Unidentified assailants targeted the family's house in a Christian-majority area of Baghadanga Girjapara with homemade bombs.
One man, Alam Mondol, 45, was injured outside his house and another
man was wounded as he and other local villagers tried to force the
attackers away.
"Mondol was injured after [wooden] splinters hit his left hand and hip," local police chief Liaqat Hossain told AFP.
"Both the injured are Christians."
Another officer, Chuadanga district chief Rashidul Hasan, said they
suspect the attackers were trying to rob the family, as they "tried to
break into the house and demand money."
This is the latest in a string of attacks on religious minorities in the Muslim-majority country.

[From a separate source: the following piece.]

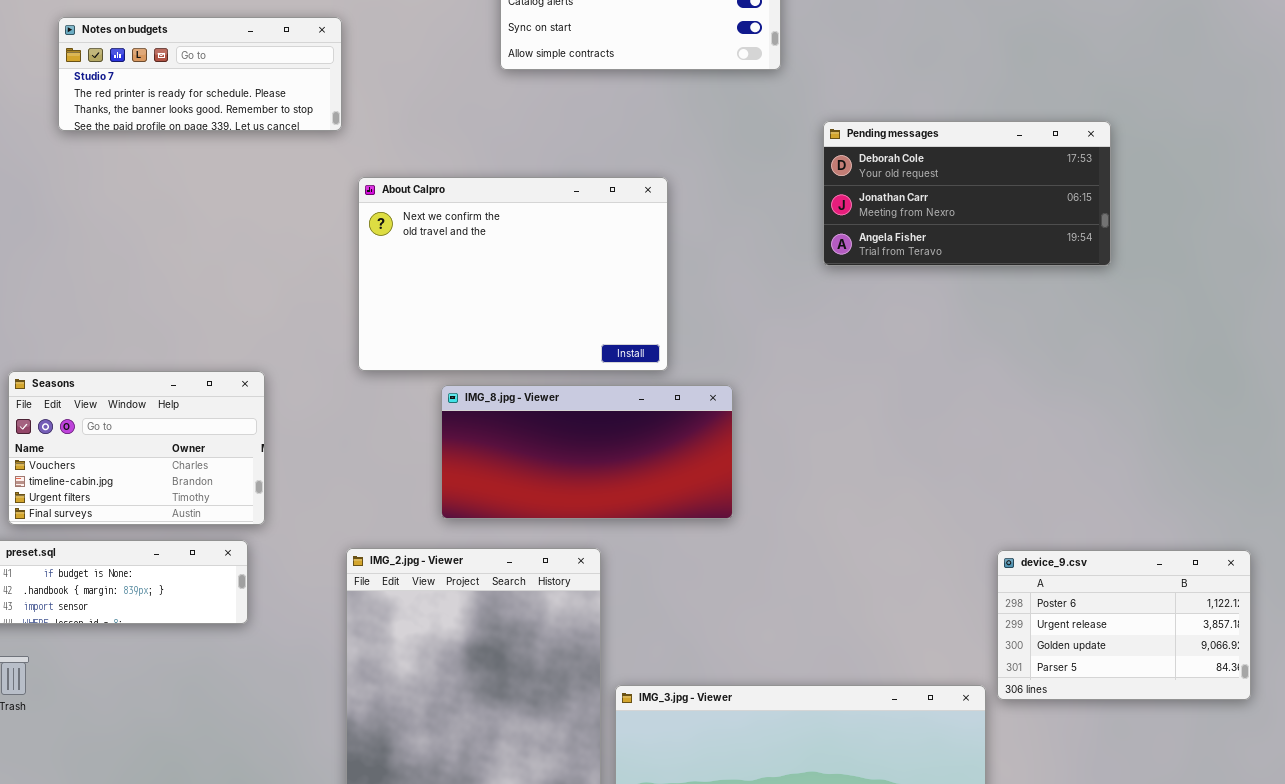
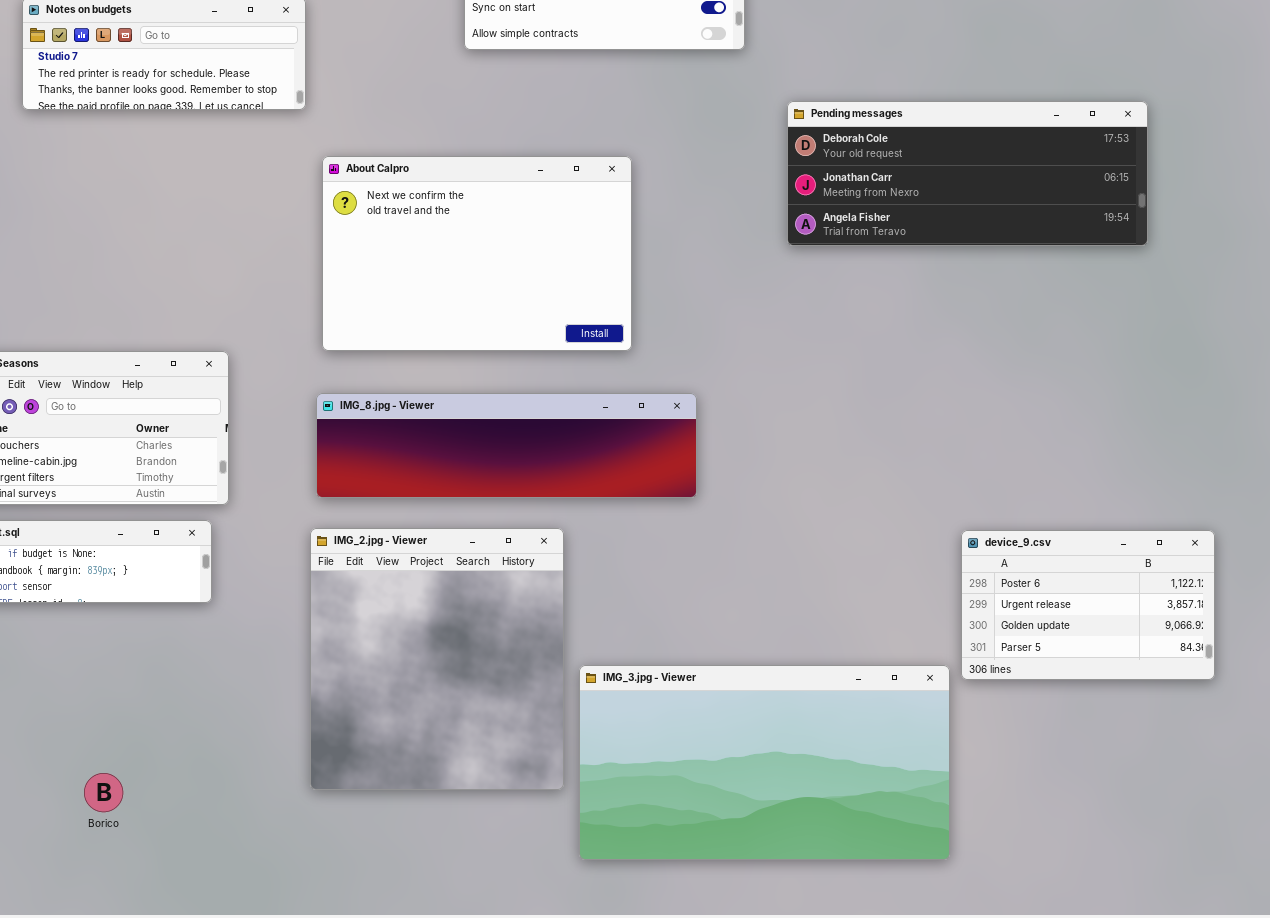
Pending messages: [823,121,1111,266] -> [787,101,1148,246], resized
IMG_8.jpg - Viewer: [441,385,733,519] -> [316,393,697,498], resized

A recent spate of extremist violence has challenged Bangladesh's
status as a moderate Muslim country. ISIS and al-Qaeda have claimed a
series of attacks on atheists and religious minorities since September.
Last week an English professor, Rezaul Karim Siddiquee, was hacked to
death by Islamic extremists. Islamic State claimed responsibility for
the attack.
Similarly, ISIS claimed to have killed Christian convert Hossain Ali,
68, on March 22 while he was walking in the town of Kurigram, saying it
was a "lesson to others".
The government has denied that either of the groups are behind any of
the recent attacks. It insists they have no known presence in the
country and has blamed home-grown militants for the violence.
At least five Jamaat-ul-Mujahideen fighters have been killed in
shootouts since November, as security forces have stepped up a crackdown
on militants seeking to make Bangladesh a Sharia-based state.
Christians and Hindus make up just 10 per cent of the country's population of mainly Sunni Muslims.